As Bob Dylan once wrote, “the times they are a-changin’,” and in the near future the times will have changed so much that a holographic version of Bob Dylan will be able to sing you a song in your living room. And yes, it can even be the Bob Dylan from before his voice sounded like a chain smoking bartender with more DUIs than college credits.
But this bright future was far from inevitable. Like any great movement, it required decades of hard work from a single unsung pioneer: Richard Glomax.
Richard was the first person to realize that reality could be augmented when he began “enhancing” the credentials on his resume, introducing an uncanny valley between what was “real” and what was fantasy.
Here is a brief timeline of Richard’s pioneering work in augmenting reality:
Richard first augments reality when he declares he has tons of experience working with a grease fryer when applying for a job at Arby’s. It took two days, fifteen ruined batches of curly fries, and one formidable grease fire later before that reality went up in smoke.

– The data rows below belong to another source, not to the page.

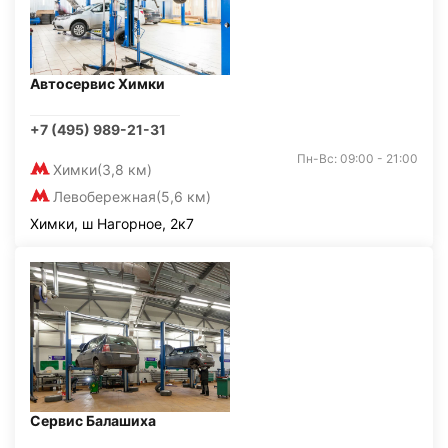
Автосервис Химки
+7 (495) 989-21-31
Пн-Вс: 09:00 - 21:00
Химки
(3,8 км)
Левобережная
(5,6 км)
Химки, ш Нагорное, 2к7
Сервис Балашиха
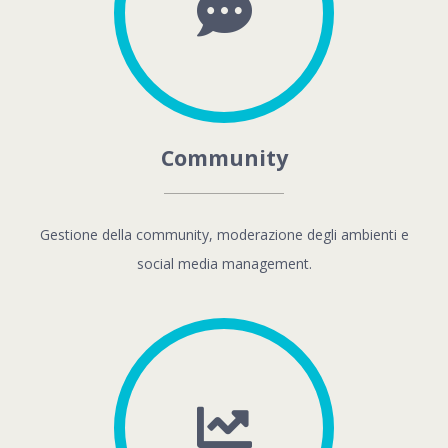
Community
Gestione della community, moderazione degli ambienti e
social media management.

Richard takes credit for inventing parachute pants in order to land a summer job stocking the shelves at Old Navy. “MC Hammer saw me wearing them first,” he boasted to a manager who would have literally hired a cardboard box if said box hadn’t already gotten a better offer from PacSun.
Richard lands his first tech job when he convinces IBM that he has a fail-safe solution to prevent the Y2K bug, but that they must hire him to find out what it is. At 12:01 AM January 1, 2000, Richard calls his superiors to take full credit for the world not ending. At 12:03 AM, he was let go.
Richard insists that the film The Social Network left out the crucial fact that the Winklevoss twins came up with the original idea for Facebook while attending a performance of his improv troupe at Emerson College where he “yes-anded” a scene about a website that required a harvard.edu email address to join.
Richard is hired to lead Snap’s launch of Spectacles 2, which is a resounding success that brings AR to the masses and sells over five million units per day, making Snap the most profitable, successful company of all-time, according to Richard and his best friend, boss, and reality augmenting protégé Evan Spiegel.